Outro terreno fértil para monstros e demais criaturas fantásticas é o mundo da música, notadamente o do heavy metal. Em agosto de 1983 (um mês após a contracapa da Heavy Metal; interessante como certas ideias ficam pairando no ar), o Black Sabbath, à época já um dinossauro do heavy metal, lançou o álbum Born Again, e sua capa, que virou uma das mais icônicas e controversas capas de álbuns de rock, trazia o desenho de um terrificante bebê-diabo, chifrudo, vermelho como o pai dele gosta, chorando e mostrando suas garras pontudas e dentes vampirescos. A arte é de Steve Joule. Há quem odeie essa capa – eu adoro, acho que é a cara do Sabbath – e, por causa disso, ela figura em várias listas de Internet, do tipo “As 10 piores capas do rock de todos os tempos”. O que eu acho interessante nessa capa é que ela é, ao mesmo tempo, bem pop art e new wave, por causa das cores fortes – o vermelho predominante na criatura e o azul do fundo –, e macabra, sombria (apesar do colorido). Muita gente nos anos 80 associava esse bebê-diabo da capa ao bebê de Rosemary. Ele bem que poderia ser...


O mais icônico.


Em 1985 é lançado Bonded by Blood, da banda trash Exodus. A capa traz bebês siameses, um, normal, assustado com o outro, monstruoso e diabólico, rasgando o lençol do berço com suas garras. Arte igualmente icônica e controversa, também presente nas listas de piores capas. Eu aprecio, apesar dos traços meio toscos, mas a capa produz o efeito desejado: incomoda, dá medo. Essa e o Born Again eram capas que a molecada olhava meio que de longe, com um certo medo de ouvir os vinis, porque sabia, por meio dos mais velhos e mais ousados, que a temática das bandas era satanismo e terror, e intuía que ouvi-los poderia ser um passo além no terreno espinhoso do mal.

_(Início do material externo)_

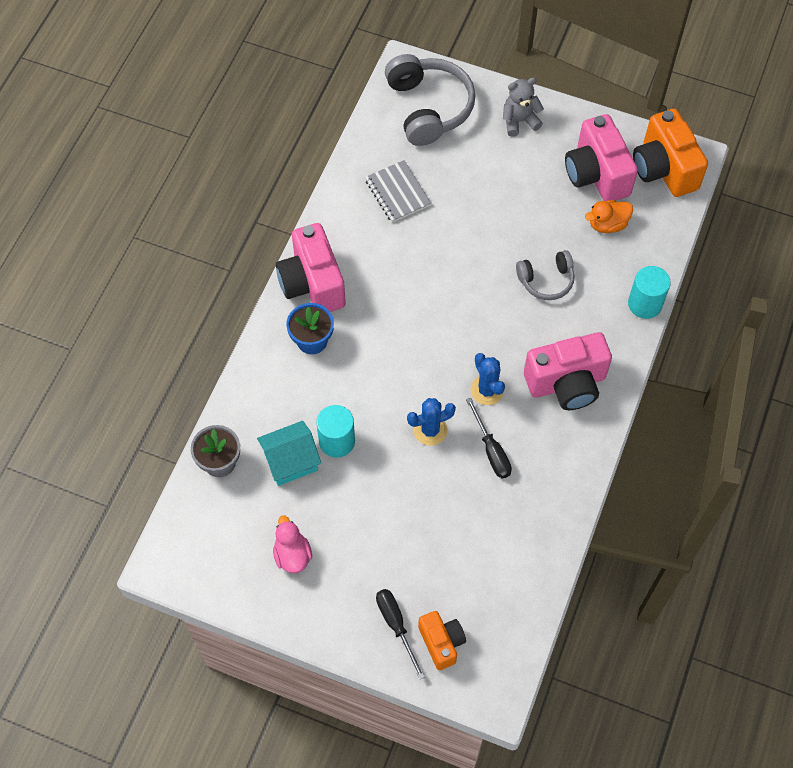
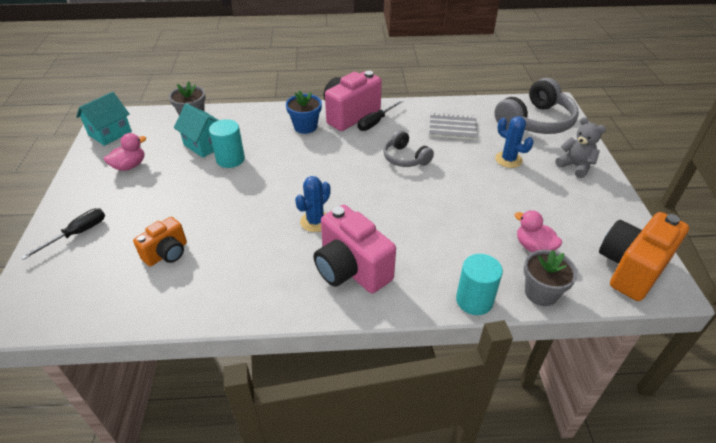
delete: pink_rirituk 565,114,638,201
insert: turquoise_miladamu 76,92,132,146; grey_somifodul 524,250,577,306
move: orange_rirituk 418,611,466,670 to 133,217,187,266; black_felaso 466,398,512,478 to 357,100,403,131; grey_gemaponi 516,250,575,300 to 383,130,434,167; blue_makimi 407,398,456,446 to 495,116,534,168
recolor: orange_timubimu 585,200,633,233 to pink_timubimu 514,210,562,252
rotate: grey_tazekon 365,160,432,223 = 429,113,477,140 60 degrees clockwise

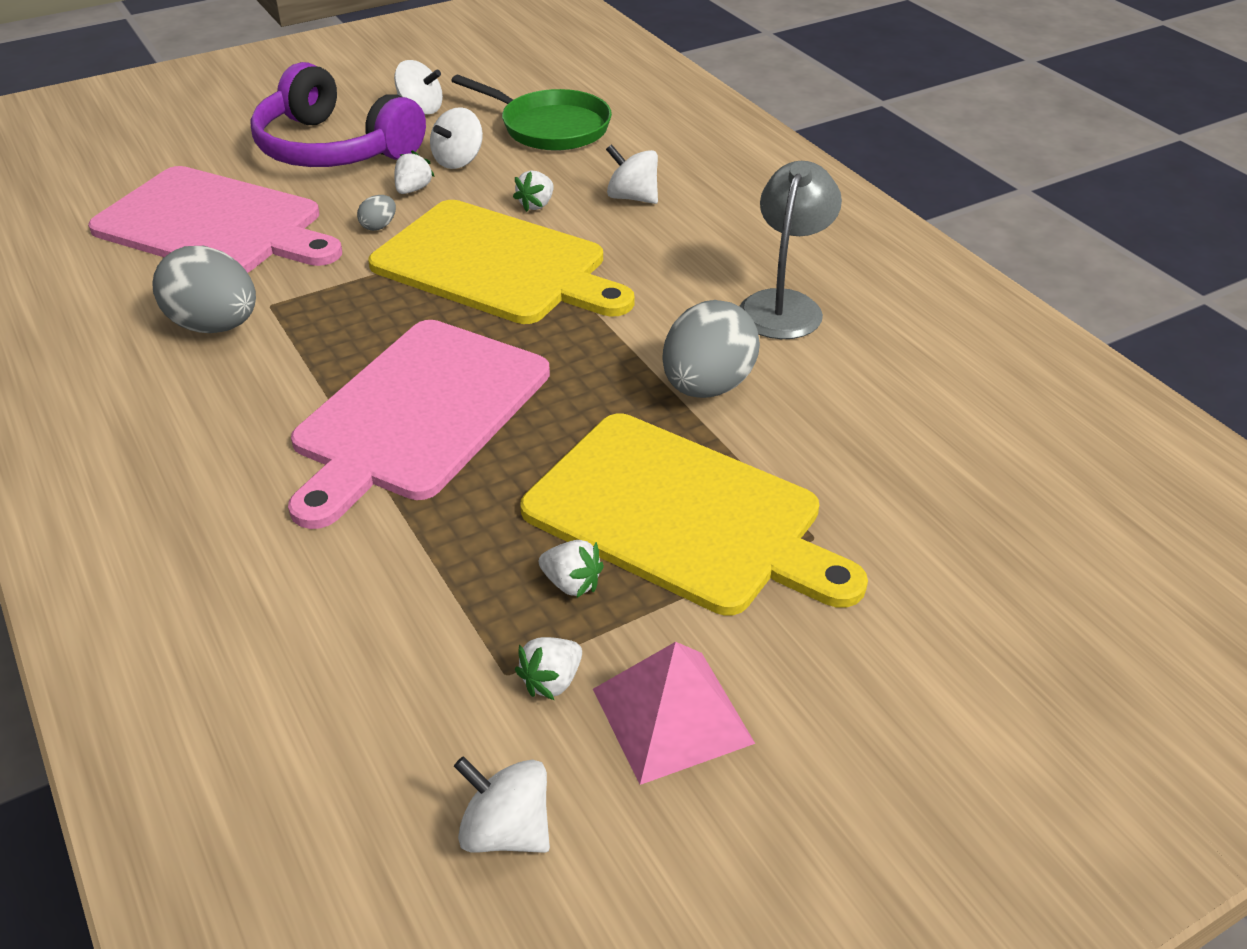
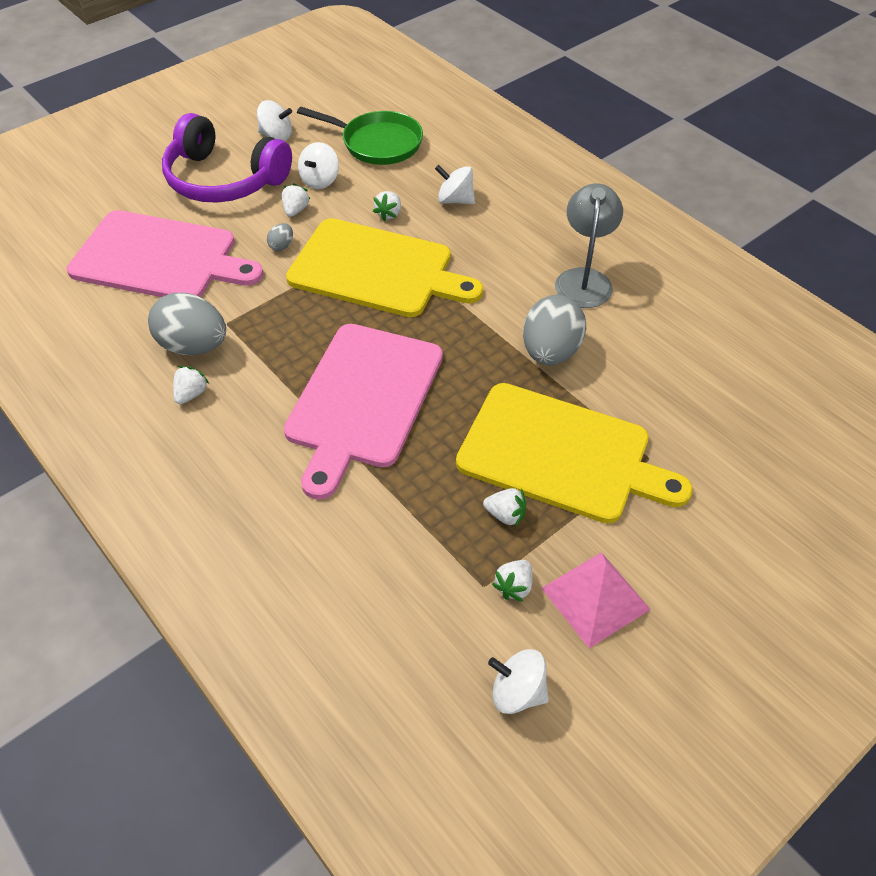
insert: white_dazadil 173,366,209,404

Os siameses, demônio e anjo.


Ainda no universo das capas de disco, aproveito para citar a capa do álbum Count on Dracula (1980), da banda alemã de krautrock Birth Control, pouco conhecida aqui no Brasil. Nessa capa, o bebê não é o monstro, mas uma vítima, de sua própria mãe (?), uma vampira! Uma capa bem bolada.


Aqui, o monstro é a mãe...


Voltando ao cinema, em 1986 temos um demônio-bebê, em Demons 2, clássico trash de Lamberto Bava. Em A Mosca, de David Cronenberg, temos a Geena Davis dando à luz uma larva e, em 1995, bebês lindos (durante um pequeno trecho do filme, depois eles crescem), mas com traços peculiares (cabelos brancos e olhos dourados), filhos de extraterrestres destruindo e dominando uma cidadezinha com seus poderes telepáticos e telecinéticos em Village of the Damned ou A Cidade dos Amaldiçoados, do sensacional John Carpenter (baseado no livro The Midwich Cuckoos, do fantástico autor de sci-fi John Wyndham). Esse é um caso de lobo em pele de cordeiro: as crianças são monstruosas porque não têm empatia alguma e cometem atrocidades para se impor como espécie (trata-se do apocalipse de fator extrínseco do Rubens Scavoni). Em 1996, temos um bebê-zumbi ou seja lá o que for em Braindead ou Fome Animal, podreira de Peter Jackson. Por último, outro bebê-alien, além do da contracapa da Heavy Metal, criaturinha com tentáculos, em M.I.B. ou Homens de Preto, de 1997.


É claro que eu não conheço tudo, então essas são as referências que eu tenho do assunto, as que marcaram minha infância e adolescência. Do final dos anos 90 em diante, eles sumiram. Saíram de moda. Cresceram e não procriaram.  Nostálgicos com os tempos de fama, voltaram, derreados, andando como humanos, ou flutuando, para suas dimensões, planetas ou infernos de origem.